08.03.2021


Die unfreiwillige Selbstveröffentlichung – nicht mit uns

Das Herumhacken auf der „Generation unsichtbar“ ist noch längst nicht vorbei. Sie soll sich gefälligst endlich demaskieren und in den Zoom-Sitzungen zu erkennen geben. 

Wir haben uns mit deren Motiven bereits befasst und den Universitäten hierüber ein ernüchterndes Zeugnis ausgestellt. Die digitalen Vorlesungen haben das Desinteresse der Studierenden an Kommunikation nur optisch unmissverständlich auf den schwarzen Punkt gebracht, das natürlich bereits davor existierte. Dabei ist ihre Bereitschaft zu kritischer gesellschaftlicher Reflexion und Diskussion durchaus vorhanden, nur eben nicht an der Uni und schon gar nicht in der Vorlesung.

https://strafrecht-online.org/nl-2020-06-26 [S. 5]

Stefan Brink, Datenschutzbeauftragter des Landes Baden-Württemberg, wiederum war auf einer vom LSH mitveranstalteten Tachelesveranstaltung geradezu entsetzt, wie die Lehrenden bisweilen versuchten, fast nötigend die Studierenden im Rahmen der Zoom-Vorlesungen zur Preisgabe ihrer (Bild-)Daten zu veranlassen.

https://strafrecht-online.org/tacheles-brink-2021

Aber ist dies nicht ohnehin ein leichtes Unterfangen, weil junge Menschen jederzeit und überall bereitwillig ihre Daten preiszugeben bereit sind?
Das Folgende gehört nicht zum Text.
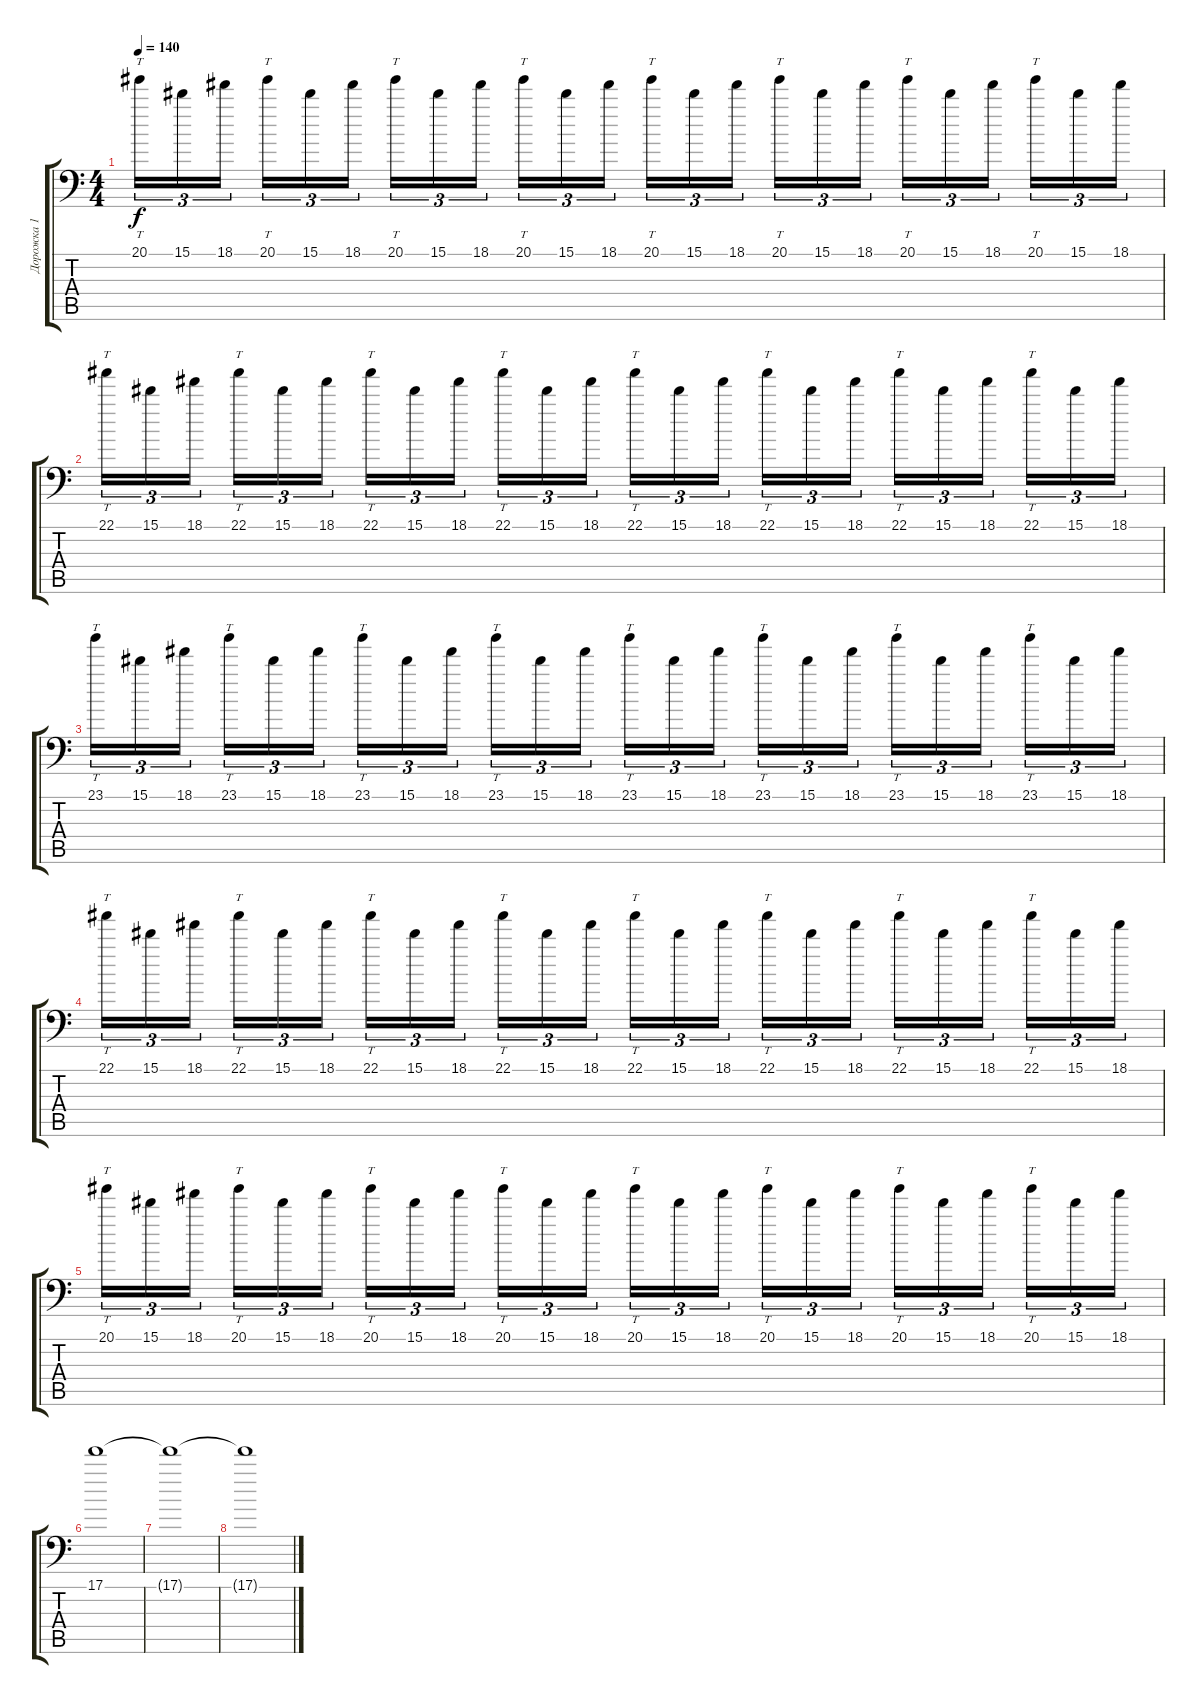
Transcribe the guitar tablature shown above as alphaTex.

\track ("Дорожка 1" "Дорожка 1") {instrument distortionguitar}
\staff {score tabs}
\tuning (C4 G3 Eb3 Bb2 F2 Bb1) {hide}
\ts (4 4)
\tempo 140
\clef f4
\ks c
20.1.16{tt tu (3 2) dy f} 15.1.16{tu (3 2)} 18.1.16{tu (3 2) beam splitsecondary} 20.1.16{tt tu (3 2)} 15.1.16{tu (3 2)} 18.1.16{tu (3 2)} 20.1.16{tt tu (3 2)} 15.1.16{tu (3 2)} 18.1.16{tu (3 2) beam splitsecondary} 20.1.16{tt tu (3 2)} 15.1.16{tu (3 2)} 18.1.16{tu (3 2)} 20.1.16{tt tu (3 2)} 15.1.16{tu (3 2)} 18.1.16{tu (3 2) beam splitsecondary} 20.1.16{tt tu (3 2)} 15.1.16{tu (3 2)} 18.1.16{tu (3 2)} 20.1.16{tt tu (3 2)} 15.1.16{tu (3 2)} 18.1.16{tu (3 2) beam splitsecondary} 20.1.16{tt tu (3 2)} 15.1.16{tu (3 2)} 18.1.16{tu (3 2)} |
22.1.16{tt tu (3 2)} 15.1.16{tu (3 2)} 18.1.16{tu (3 2) beam splitsecondary} 22.1.16{tt tu (3 2)} 15.1.16{tu (3 2)} 18.1.16{tu (3 2)} 22.1.16{tt tu (3 2)} 15.1.16{tu (3 2)} 18.1.16{tu (3 2) beam splitsecondary} 22.1.16{tt tu (3 2)} 15.1.16{tu (3 2)} 18.1.16{tu (3 2)} 22.1.16{tt tu (3 2)} 15.1.16{tu (3 2)} 18.1.16{tu (3 2) beam splitsecondary} 22.1.16{tt tu (3 2)} 15.1.16{tu (3 2)} 18.1.16{tu (3 2)} 22.1.16{tt tu (3 2)} 15.1.16{tu (3 2)} 18.1.16{tu (3 2) beam splitsecondary} 22.1.16{tt tu (3 2)} 15.1.16{tu (3 2)} 18.1.16{tu (3 2)} |
23.1.16{tt tu (3 2)} 15.1.16{tu (3 2)} 18.1.16{tu (3 2) beam splitsecondary} 23.1.16{tt tu (3 2)} 15.1.16{tu (3 2)} 18.1.16{tu (3 2)} 23.1.16{tt tu (3 2)} 15.1.16{tu (3 2)} 18.1.16{tu (3 2) beam splitsecondary} 23.1.16{tt tu (3 2)} 15.1.16{tu (3 2)} 18.1.16{tu (3 2)} 23.1.16{tt tu (3 2)} 15.1.16{tu (3 2)} 18.1.16{tu (3 2) beam splitsecondary} 23.1.16{tt tu (3 2)} 15.1.16{tu (3 2)} 18.1.16{tu (3 2)} 23.1.16{tt tu (3 2)} 15.1.16{tu (3 2)} 18.1.16{tu (3 2) beam splitsecondary} 23.1.16{tt tu (3 2)} 15.1.16{tu (3 2)} 18.1.16{tu (3 2)} |
22.1.16{tt tu (3 2)} 15.1.16{tu (3 2)} 18.1.16{tu (3 2) beam splitsecondary} 22.1.16{tt tu (3 2)} 15.1.16{tu (3 2)} 18.1.16{tu (3 2)} 22.1.16{tt tu (3 2)} 15.1.16{tu (3 2)} 18.1.16{tu (3 2) beam splitsecondary} 22.1.16{tt tu (3 2)} 15.1.16{tu (3 2)} 18.1.16{tu (3 2)} 22.1.16{tt tu (3 2)} 15.1.16{tu (3 2)} 18.1.16{tu (3 2) beam splitsecondary} 22.1.16{tt tu (3 2)} 15.1.16{tu (3 2)} 18.1.16{tu (3 2)} 22.1.16{tt tu (3 2)} 15.1.16{tu (3 2)} 18.1.16{tu (3 2) beam splitsecondary} 22.1.16{tt tu (3 2)} 15.1.16{tu (3 2)} 18.1.16{tu (3 2)} |
20.1.16{tt tu (3 2)} 15.1.16{tu (3 2)} 18.1.16{tu (3 2) beam splitsecondary} 20.1.16{tt tu (3 2)} 15.1.16{tu (3 2)} 18.1.16{tu (3 2)} 20.1.16{tt tu (3 2)} 15.1.16{tu (3 2)} 18.1.16{tu (3 2) beam splitsecondary} 20.1.16{tt tu (3 2)} 15.1.16{tu (3 2)} 18.1.16{tu (3 2)} 20.1.16{tt tu (3 2)} 15.1.16{tu (3 2)} 18.1.16{tu (3 2) beam splitsecondary} 20.1.16{tt tu (3 2)} 15.1.16{tu (3 2)} 18.1.16{tu (3 2)} 20.1.16{tt tu (3 2)} 15.1.16{tu (3 2)} 18.1.16{tu (3 2) beam splitsecondary} 20.1.16{tt tu (3 2)} 15.1.16{tu (3 2)} 18.1.16{tu (3 2)} |
17.1.1 |
17.1{t}.1 |
17.1{t}.1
Stefanie Diekmann räumt in einem Interview zur Soziologie der Videokonferenzen mit diesem Vorurteil auf: Social-Media-Aktivitäten erfolgten weitaus dosierter und auch kontrollierter, als dies auf einer Videokonferenz möglich sei, die man nur bereichsweise im Griff habe. Denn eine solche gehört zur Kategorie der unfreiwilligen Selbstveröffentlichung, die die jungen Menschen nicht sonderlich schätzen. Deren Domäne ist die teilweise überaus aufwendige Selbstinszenierung, wir ein wenig süffisant ergänzen dürfen. 

Junge Menschen haben sich über ihre durchaus intensive Social-Media-Nutzung eine Kompetenz aufgebaut, die sie reservierter macht. Die Generation der häufig nicht mehr ganz taufrischen Lehrenden wiederum, die sich bereits wie ein Schneekönig freut, irgendwie mit der Hilfe junger Menschen in die Zoom-Sitzung gelangt zu sein, schert sich in ihrer Euphorie zunächst einmal nicht groß um ihre Daten. 

Stefanie Diekmann macht bei der Nutzung digitaler Technologien drei Phasen aus: Panik, interessierte Auseinandersetzung mit den Möglichkeiten sowie eine sicht- und hörbare Ermüdung. Fast scheint es so, als hätten sich die Studierenden überaus rasch und routiniert in die dritte Phase begeben. Daran wird sich auch nach der Pandemie nichts ändern, wenn aus dem Digitalformat irgendwann wieder einmal ein solches im Hörsaal werden sollte. Das Ende des „Emergency Remote Teaching“ bedeutet eben nichts anderes als die Rückkehr zur ursprünglichen Misere.